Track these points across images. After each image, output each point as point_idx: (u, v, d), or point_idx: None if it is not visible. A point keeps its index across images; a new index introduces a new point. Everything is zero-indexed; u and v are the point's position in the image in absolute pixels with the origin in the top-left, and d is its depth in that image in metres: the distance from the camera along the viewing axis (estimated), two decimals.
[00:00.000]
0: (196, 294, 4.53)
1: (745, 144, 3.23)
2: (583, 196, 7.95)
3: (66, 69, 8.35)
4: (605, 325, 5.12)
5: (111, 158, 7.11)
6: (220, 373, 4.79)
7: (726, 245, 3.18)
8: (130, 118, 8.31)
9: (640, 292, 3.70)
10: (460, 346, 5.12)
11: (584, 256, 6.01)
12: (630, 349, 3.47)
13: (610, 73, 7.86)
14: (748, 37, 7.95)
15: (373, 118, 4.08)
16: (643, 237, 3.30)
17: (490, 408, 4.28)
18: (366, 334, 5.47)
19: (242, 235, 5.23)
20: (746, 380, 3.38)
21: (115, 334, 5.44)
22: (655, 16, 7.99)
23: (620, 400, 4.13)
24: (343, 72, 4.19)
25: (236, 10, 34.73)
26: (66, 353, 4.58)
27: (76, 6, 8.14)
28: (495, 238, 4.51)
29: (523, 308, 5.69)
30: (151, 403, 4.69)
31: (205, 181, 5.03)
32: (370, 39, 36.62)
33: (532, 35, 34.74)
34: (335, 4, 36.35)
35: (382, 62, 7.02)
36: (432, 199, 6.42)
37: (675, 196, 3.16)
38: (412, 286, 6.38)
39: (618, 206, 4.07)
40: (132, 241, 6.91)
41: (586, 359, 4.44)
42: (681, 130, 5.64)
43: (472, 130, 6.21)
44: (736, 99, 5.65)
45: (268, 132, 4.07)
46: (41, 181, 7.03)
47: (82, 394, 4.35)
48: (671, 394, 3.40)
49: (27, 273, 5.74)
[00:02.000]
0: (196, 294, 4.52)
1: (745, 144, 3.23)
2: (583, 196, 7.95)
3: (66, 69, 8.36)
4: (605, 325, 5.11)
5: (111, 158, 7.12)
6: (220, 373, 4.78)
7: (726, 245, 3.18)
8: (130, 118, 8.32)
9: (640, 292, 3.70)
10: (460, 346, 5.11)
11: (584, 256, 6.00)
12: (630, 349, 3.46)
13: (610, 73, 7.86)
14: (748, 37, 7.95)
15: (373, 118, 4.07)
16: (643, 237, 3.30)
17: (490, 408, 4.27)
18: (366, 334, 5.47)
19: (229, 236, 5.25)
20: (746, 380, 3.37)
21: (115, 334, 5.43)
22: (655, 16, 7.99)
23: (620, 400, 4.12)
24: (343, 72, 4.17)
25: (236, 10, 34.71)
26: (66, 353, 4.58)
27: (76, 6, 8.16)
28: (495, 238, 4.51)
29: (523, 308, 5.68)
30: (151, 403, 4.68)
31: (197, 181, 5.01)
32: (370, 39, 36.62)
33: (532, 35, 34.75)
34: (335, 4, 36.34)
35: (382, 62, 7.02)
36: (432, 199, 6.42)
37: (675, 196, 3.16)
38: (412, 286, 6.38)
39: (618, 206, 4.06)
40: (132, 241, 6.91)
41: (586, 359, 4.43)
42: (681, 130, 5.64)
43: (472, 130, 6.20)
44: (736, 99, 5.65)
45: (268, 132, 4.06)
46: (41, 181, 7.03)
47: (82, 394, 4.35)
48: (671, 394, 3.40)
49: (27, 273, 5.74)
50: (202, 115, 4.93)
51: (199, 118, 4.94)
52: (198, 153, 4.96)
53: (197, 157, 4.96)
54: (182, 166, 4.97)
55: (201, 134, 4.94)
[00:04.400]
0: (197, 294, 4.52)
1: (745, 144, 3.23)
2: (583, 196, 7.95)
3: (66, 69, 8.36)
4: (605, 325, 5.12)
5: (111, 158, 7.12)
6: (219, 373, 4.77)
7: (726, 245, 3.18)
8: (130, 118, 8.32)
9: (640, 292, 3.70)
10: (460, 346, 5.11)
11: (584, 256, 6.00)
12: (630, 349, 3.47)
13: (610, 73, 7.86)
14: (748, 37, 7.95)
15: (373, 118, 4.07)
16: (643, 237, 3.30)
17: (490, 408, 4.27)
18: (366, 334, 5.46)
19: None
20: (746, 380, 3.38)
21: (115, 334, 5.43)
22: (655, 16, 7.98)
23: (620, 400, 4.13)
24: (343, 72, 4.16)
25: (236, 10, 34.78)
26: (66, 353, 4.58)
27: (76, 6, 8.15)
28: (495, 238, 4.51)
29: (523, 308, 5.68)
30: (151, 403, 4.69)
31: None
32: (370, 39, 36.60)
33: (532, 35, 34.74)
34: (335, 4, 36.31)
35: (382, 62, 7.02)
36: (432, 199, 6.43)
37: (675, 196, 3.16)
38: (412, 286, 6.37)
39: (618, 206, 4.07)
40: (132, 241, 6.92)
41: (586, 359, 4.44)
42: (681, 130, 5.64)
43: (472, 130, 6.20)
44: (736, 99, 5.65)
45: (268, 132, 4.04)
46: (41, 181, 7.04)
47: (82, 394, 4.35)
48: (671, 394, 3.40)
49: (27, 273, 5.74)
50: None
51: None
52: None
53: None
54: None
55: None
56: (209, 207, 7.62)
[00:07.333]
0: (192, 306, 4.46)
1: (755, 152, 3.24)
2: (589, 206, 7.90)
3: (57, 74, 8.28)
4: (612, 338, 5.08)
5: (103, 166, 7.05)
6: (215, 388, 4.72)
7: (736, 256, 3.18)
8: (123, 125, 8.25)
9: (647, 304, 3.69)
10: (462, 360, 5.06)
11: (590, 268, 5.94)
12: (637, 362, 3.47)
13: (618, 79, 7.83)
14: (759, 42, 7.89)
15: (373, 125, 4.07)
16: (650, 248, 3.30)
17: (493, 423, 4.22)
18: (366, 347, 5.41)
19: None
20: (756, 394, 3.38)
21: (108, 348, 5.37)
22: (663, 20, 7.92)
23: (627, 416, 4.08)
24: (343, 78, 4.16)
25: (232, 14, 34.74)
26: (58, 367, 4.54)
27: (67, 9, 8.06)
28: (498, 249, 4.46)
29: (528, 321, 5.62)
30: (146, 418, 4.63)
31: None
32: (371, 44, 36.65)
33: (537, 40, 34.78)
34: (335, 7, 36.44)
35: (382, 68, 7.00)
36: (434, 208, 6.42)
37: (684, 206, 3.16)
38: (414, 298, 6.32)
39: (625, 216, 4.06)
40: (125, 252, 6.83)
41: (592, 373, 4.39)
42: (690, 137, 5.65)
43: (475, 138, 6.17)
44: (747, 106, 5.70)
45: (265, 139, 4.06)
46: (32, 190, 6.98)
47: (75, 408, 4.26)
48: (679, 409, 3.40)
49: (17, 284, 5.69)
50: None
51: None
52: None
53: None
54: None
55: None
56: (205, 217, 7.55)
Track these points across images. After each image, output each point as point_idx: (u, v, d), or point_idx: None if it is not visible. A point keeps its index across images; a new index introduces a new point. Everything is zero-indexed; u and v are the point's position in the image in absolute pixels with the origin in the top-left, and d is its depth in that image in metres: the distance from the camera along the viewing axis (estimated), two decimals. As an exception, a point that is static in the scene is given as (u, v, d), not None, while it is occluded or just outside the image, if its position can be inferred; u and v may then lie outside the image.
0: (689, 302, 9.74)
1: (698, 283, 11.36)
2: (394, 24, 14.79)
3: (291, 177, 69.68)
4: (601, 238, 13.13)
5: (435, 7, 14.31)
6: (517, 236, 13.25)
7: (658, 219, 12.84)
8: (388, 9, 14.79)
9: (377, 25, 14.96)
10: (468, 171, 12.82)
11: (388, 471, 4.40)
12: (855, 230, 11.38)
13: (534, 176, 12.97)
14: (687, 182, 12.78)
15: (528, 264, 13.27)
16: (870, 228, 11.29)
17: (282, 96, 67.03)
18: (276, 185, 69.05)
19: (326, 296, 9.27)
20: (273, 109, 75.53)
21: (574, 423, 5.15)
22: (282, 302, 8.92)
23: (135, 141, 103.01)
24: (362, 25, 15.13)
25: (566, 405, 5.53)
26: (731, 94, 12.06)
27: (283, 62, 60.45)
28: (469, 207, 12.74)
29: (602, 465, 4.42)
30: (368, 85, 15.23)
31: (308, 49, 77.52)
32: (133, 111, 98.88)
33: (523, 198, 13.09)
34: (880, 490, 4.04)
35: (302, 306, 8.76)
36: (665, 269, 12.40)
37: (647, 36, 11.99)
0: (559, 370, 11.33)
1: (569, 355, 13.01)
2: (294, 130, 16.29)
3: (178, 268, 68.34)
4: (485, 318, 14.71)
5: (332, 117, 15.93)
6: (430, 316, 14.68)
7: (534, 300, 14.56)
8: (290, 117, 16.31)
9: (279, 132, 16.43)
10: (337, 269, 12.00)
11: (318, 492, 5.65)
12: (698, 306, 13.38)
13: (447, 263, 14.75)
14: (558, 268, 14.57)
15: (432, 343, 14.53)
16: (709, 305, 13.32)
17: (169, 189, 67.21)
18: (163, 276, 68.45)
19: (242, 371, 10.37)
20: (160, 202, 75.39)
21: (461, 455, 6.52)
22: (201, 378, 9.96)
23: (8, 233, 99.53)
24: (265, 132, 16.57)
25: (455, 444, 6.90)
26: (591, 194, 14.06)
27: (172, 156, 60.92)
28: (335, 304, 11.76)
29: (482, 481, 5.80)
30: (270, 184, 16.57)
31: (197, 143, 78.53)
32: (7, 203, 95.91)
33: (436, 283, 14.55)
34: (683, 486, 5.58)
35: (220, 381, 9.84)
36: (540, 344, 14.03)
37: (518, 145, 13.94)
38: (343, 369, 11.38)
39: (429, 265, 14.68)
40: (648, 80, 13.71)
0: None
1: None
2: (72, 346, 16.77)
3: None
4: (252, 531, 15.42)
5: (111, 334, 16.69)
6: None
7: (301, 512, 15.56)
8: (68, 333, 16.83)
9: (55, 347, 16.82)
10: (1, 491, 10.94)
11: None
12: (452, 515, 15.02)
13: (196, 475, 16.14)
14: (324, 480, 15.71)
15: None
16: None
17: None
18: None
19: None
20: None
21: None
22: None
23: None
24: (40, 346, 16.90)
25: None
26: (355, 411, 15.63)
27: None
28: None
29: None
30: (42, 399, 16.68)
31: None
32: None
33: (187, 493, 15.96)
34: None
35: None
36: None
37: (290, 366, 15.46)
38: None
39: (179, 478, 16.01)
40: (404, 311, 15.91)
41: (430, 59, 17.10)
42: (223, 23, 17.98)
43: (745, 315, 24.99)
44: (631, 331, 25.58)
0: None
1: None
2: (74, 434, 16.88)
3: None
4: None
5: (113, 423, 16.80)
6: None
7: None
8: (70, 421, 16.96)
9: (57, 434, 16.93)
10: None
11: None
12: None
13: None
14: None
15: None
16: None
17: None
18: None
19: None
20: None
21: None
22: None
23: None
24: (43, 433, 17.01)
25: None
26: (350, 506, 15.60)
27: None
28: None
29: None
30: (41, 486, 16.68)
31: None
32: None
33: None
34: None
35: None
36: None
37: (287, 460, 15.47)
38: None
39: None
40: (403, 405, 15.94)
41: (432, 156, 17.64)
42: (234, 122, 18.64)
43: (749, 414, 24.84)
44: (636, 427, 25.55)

******************************

• ASSIGNED TASK: Could you return exactly the lines above from the line with "7: (658, 219, 12.84)" to the line with "36: (665, 269, 12.40)", both included, and nothing else?

• RESPONSE TO THIS TASK:
7: (658, 219, 12.84)
8: (388, 9, 14.79)
9: (377, 25, 14.96)
10: (468, 171, 12.82)
11: (388, 471, 4.40)
12: (855, 230, 11.38)
13: (534, 176, 12.97)
14: (687, 182, 12.78)
15: (528, 264, 13.27)
16: (870, 228, 11.29)
17: (282, 96, 67.03)
18: (276, 185, 69.05)
19: (326, 296, 9.27)
20: (273, 109, 75.53)
21: (574, 423, 5.15)
22: (282, 302, 8.92)
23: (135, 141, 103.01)
24: (362, 25, 15.13)
25: (566, 405, 5.53)
26: (731, 94, 12.06)
27: (283, 62, 60.45)
28: (469, 207, 12.74)
29: (602, 465, 4.42)
30: (368, 85, 15.23)
31: (308, 49, 77.52)
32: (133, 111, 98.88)
33: (523, 198, 13.09)
34: (880, 490, 4.04)
35: (302, 306, 8.76)
36: (665, 269, 12.40)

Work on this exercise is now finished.